My next ask became identifying the various processes of a business creating good and find a meaningful way to situate these within a framework. The question becomes, what imaginary will I situate such efforts in?
To better understand those processes I have created a flow chart of processes. This is a rough outline, and in reality occurs in a cyclical web, not in linear steps as I have depicted here.
- A business decides on a strategy for good, extent and form varies widely
- Incentivized by owners ethical inclination
- Incentivized by consumer demand
- The business makes changes to standards, organizational structure, and communicates this to consumers
- The production standards of a good change in line with new standards, impacting production workers in nationalized supply chains
- The interactions between the business and consumer communities change, most often impacting the way a business interacts with consumers in a given local
- Consumers purchase ethically marked products OR purchase from an ethical businesses
- The consumer learns of the ethical component from various symbols; including certification labels or words such as ethical, green, or equal. Facts are often not advertised, rather the consumer trusts the imaginary projected by the product or business.
- The purchasing of the product or from the business results in the trusted and intended ethical impact
- The purchasing of the product or business results in the creation of consumer identity given the meanings imbedded in the good and the practice of ethical buying.
- The consumer believes their money contributes good to the world
- The consumer believes they have done good for the world; their identity as an ethical person raises
- The cycle repeats.
- The neoliberal market is transformed step by step OR good is created but the overall structure is not impacted
Situating my framework requires a situation in the imaginary where these actors, processes, and ideas intersect. A business is a place where consumer ideology of ethical consumption and personal identity interacts with a stores effort of ethical production, all packaged nicely for consumption by the symbols of certifications or corporate initiatives.

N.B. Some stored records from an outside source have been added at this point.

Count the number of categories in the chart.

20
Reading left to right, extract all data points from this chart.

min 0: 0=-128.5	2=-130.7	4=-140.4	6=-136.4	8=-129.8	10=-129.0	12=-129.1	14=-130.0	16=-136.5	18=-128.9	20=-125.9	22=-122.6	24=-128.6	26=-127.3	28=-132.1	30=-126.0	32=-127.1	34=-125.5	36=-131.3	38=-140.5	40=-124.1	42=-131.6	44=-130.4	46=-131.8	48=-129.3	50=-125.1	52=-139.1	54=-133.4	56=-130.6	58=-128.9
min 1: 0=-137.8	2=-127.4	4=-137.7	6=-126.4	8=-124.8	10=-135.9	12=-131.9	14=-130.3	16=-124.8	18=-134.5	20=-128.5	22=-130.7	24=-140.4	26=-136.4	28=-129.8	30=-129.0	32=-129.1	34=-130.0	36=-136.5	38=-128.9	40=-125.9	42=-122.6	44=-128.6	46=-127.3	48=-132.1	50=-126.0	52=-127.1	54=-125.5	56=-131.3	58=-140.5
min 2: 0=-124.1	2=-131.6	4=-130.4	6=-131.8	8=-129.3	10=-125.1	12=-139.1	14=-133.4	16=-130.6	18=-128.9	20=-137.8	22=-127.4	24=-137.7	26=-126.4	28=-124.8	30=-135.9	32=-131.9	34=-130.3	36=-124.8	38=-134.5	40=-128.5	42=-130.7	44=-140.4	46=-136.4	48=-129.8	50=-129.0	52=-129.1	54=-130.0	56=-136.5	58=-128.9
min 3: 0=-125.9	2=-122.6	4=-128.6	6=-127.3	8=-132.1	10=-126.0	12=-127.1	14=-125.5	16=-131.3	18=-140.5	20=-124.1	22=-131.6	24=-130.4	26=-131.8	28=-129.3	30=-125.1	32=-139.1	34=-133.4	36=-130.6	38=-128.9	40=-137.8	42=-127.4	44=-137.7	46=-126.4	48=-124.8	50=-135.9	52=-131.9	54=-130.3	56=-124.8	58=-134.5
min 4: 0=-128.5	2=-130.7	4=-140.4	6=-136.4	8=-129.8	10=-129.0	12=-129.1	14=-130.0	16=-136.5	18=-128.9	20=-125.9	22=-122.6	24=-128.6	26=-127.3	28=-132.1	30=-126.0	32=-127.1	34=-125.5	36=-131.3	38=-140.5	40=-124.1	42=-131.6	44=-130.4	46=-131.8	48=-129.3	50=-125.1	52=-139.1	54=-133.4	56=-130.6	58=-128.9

An important processes within these interactions is the reproduction of trust. The entire system relies on trust. Businesses trust in the certification body or internal initiative to provide a standard and label which sells, while consumers trust the certification to deliver the ideas they believe it represents, and trust the businesses to only sell products with verified ethical attributes. A certified business, or one which sells certified products, becomes a space where a consumer does not have to engage with their actions, but can trust the businesses to provide them both the ethical products they wish to support and the personal identity they desire to obtain.